Professor of Landscape Architecture & Environmental Planning and Urban Design at UC Berkeley

Walter Hood is Professor and former Chair of Landscape Architecture at the University of California, Berkeley, and principal of Hood Design Studio in Oakland, CA.

Hood established Hood Design Studio in Oakland, California in 1992. Hood's work spans the range from local, community-based projects-such as Splash Pad Park, a converted traffic island alongside Interstate 580 in Oakland, California, to large-scale garden designs like the grounds for the new M. H. de Young Museum in San Francisco with Swiss architects Herzog & de Meuron. Hood's innovative public spaces are known for the way they embrace the essence of urban environments and for their links to urban redevelopment and neighborhood revitalization. He is currently designing the landscape for the Autry National Center Southwest Museum in Los Angeles, designing an archeological garden within the context of the South Lawn Project at the University of Virginia, and developing a set of monuments and markers for a six-mile waterfront trail in Oakland, CA.

Hood's published monographs Urban Diaries and Blues & Jazz Landscape Improvisations illustrate his approach to the design of urban landscapes. These works won an ASLA Research award in 1996. His essay "Macon Memories" is included in Sites of Memory: Perspectives on Architecture and Race.

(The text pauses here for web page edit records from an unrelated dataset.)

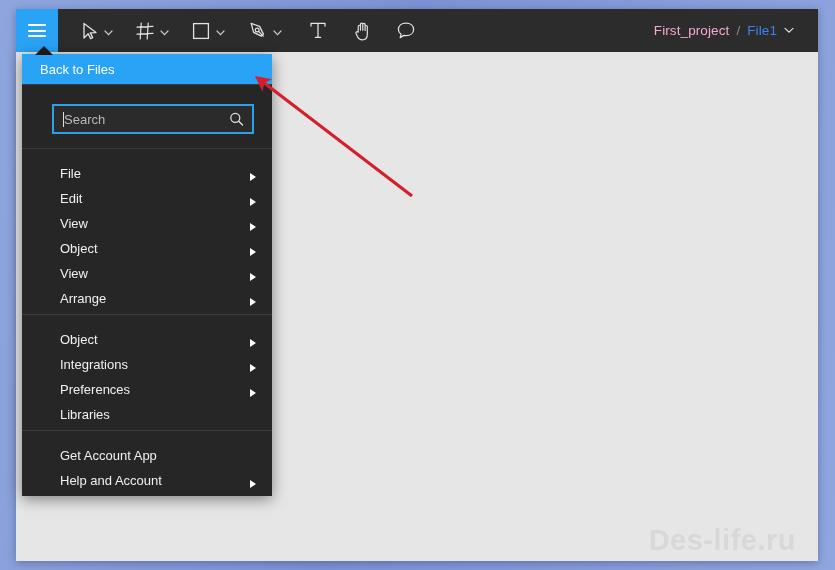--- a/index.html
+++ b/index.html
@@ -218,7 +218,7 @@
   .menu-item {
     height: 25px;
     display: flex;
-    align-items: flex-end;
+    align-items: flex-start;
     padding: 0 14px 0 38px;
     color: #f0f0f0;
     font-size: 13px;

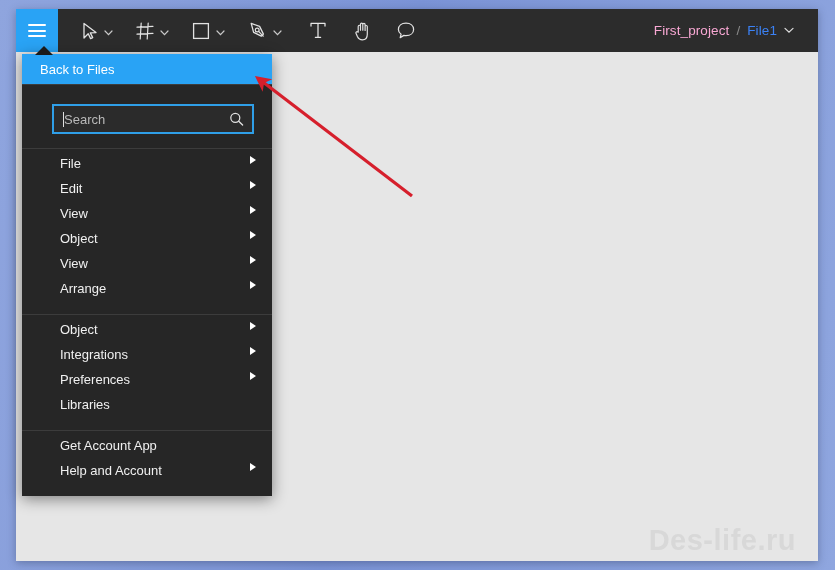--- a/index.html
+++ b/index.html
@@ -416,10 +416,6 @@
       <span class="label">View</span>
       <span class="arrow"></span>
     </div>
-    <div class="menu-item">
-      <span class="label">Arrange</span>
-      <span class="arrow"></span>
-    </div>
   </div>
 
   <div class="menu-divider"></div>

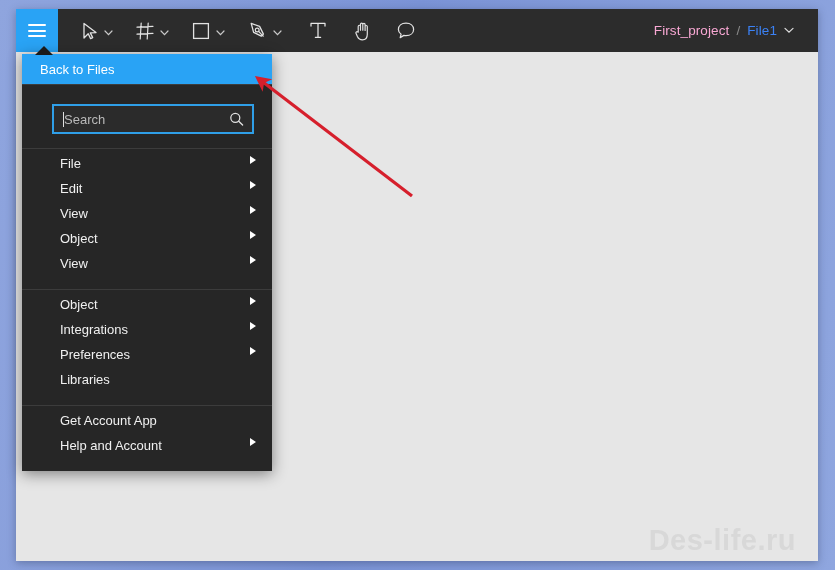--- a/index.html
+++ b/index.html
@@ -426,11 +426,11 @@
       <span class="arrow"></span>
     </div>
     <div class="menu-item">
+      <span class="label">Preferences</span>
+      <span class="arrow"></span>
+    </div>
+    <div class="menu-item">
       <span class="label">Integrations</span>
-      <span class="arrow"></span>
-    </div>
-    <div class="menu-item">
-      <span class="label">Preferences</span>
       <span class="arrow"></span>
     </div>
     <div class="menu-item">

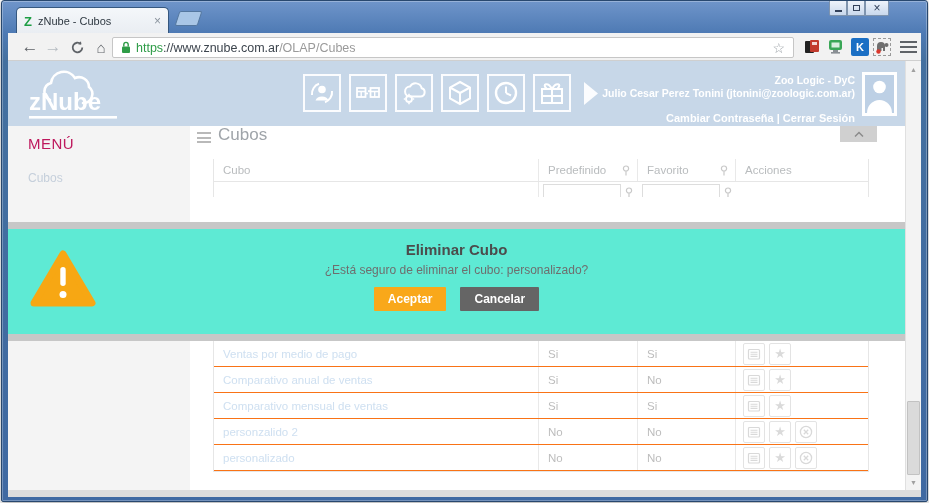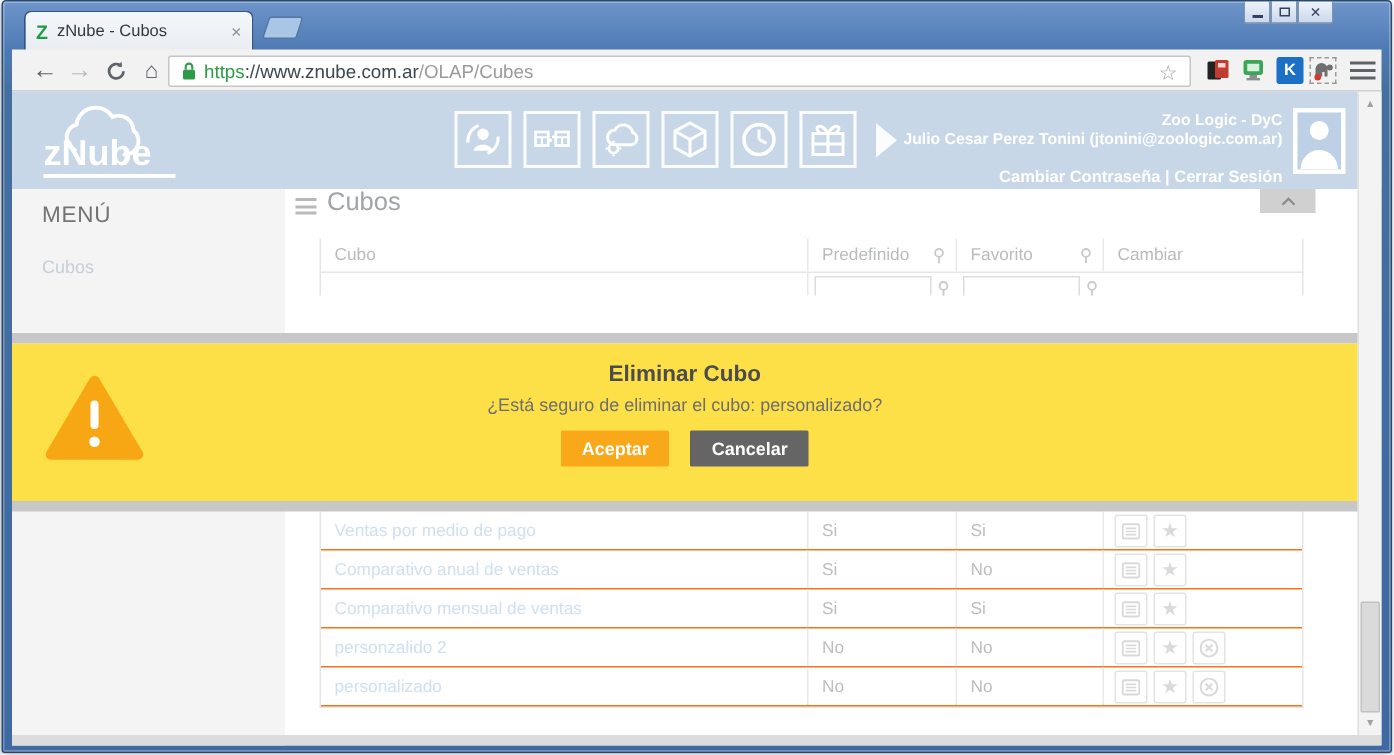--- a/index.html
+++ b/index.html
@@ -64,7 +64,7 @@
             justify-content:center; }
 
   .sidebar { position:absolute; left:0; top:65px; width:182px; height:371px; background:#f4f4f4; }
-  .menutitle { position:absolute; left:20px; top:9px; font-size:15px; color:#737373; letter-spacing:.5px; }
+  .menutitle { position:absolute; left:20px; top:9px; font-size:15px; color:#be185d; letter-spacing:.5px; }
   .menuitem { position:absolute; left:20px; top:45px; font-size:12px; color:#c5cfdb; cursor:pointer; }
 
   .burger { position:absolute; left:189px; top:71px; width:14px; height:11px; cursor:pointer; }

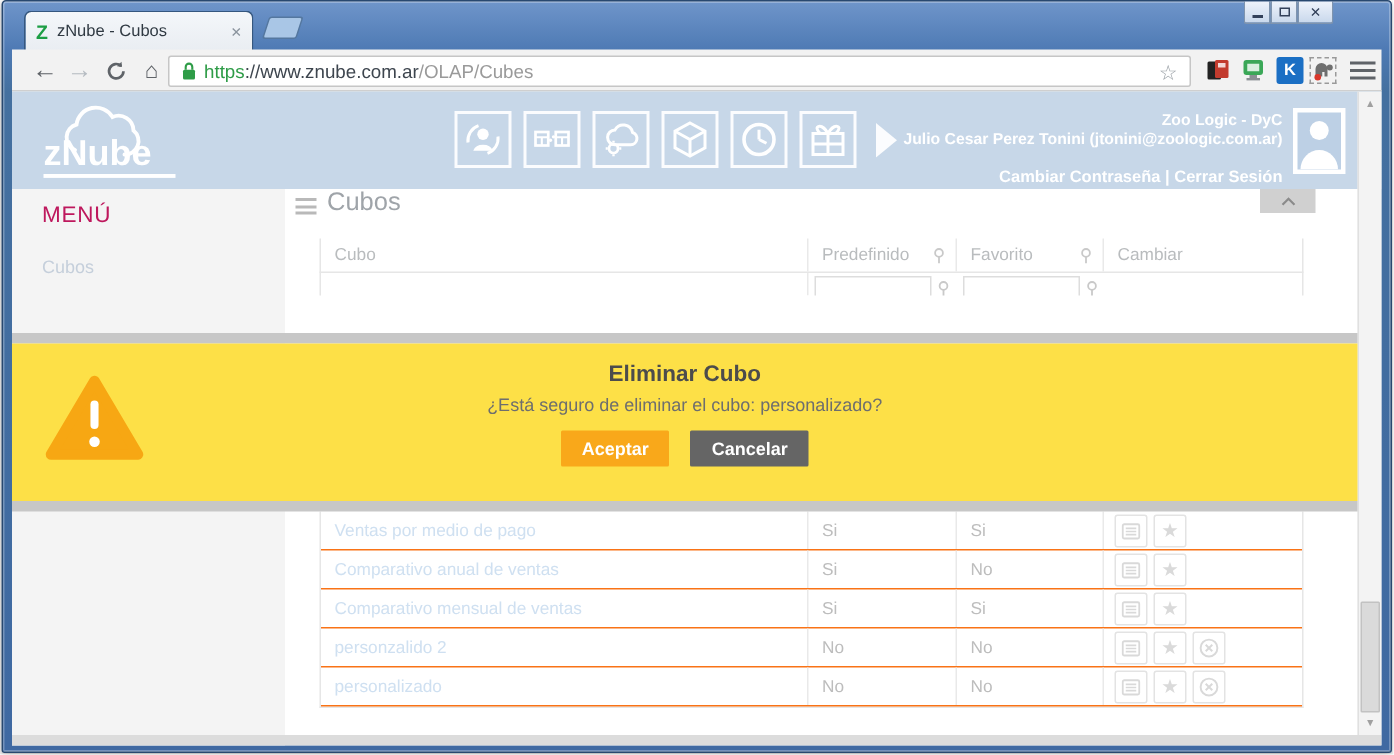--- a/index.html
+++ b/index.html
@@ -305,7 +305,7 @@
           </svg>
       </div>
       <div class="hcell w-act">
-          <span>Cambiar</span>
+          <span>Acciones</span>
         </div>
     </div>
     <div class="filterrow">

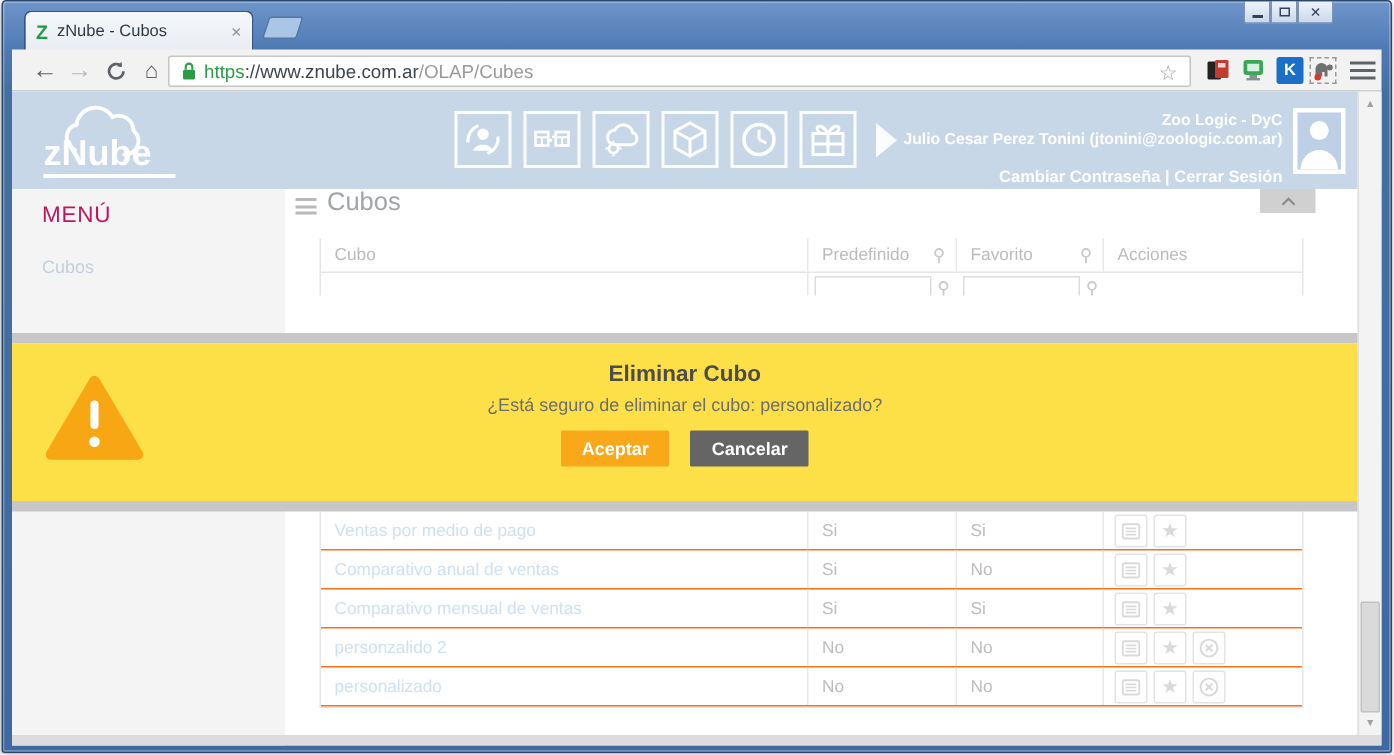--- a/index.html
+++ b/index.html
@@ -92,7 +92,7 @@
   
   .modal { position:absolute; left:0; top:161px; width:897px; z-index:5; }
   .mband { height:7px; background:#c7c7c7; }
-  .mbody { height:105px; background:#fde047; position:relative; text-align:center; }
+  .mbody { height:105px; background:#5eead4; position:relative; text-align:center; }
   .warn { position:absolute; left:22px; top:20px; }
   .mtitle { padding-top:12px; font-size:15px; font-weight:bold; color:#4c4c4c; }
   .mmsg { margin-top:5px; font-size:12px; color:#6e6e6e; }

Hood has been praised as a "community whisperer," creating spaces that have elements the residents want before they even know it: "Through his pioneering work as an 'urbanist,' Hood has integrated architectural features such as playgrounds, plazas and squares into city sites whose pasts are vibrant but forgotten. By reflecting the shifting cultural composition and respecting the evolving nature of neighborhoods throughout San Francisco and Oakland, he has created an oasis in these areas, and through his close involvement with the local communities, he developed tailored solutions for Bay Area based parks while retaining a cohesive artistic vision. Near Chinatown in Oakland, he created a communal square for women's tai chi practice while adults and children gather year round to take advantage of their newly revived local park." He is the winner of a public art competition to design the 1.1 megawatt solar array that will be constructed by New York Power Authority this year on the University at Buffalo's North Campus.

In 2013, Hood served as one of six selection committee members for the Rudy Bruner Award for Urban Excellence.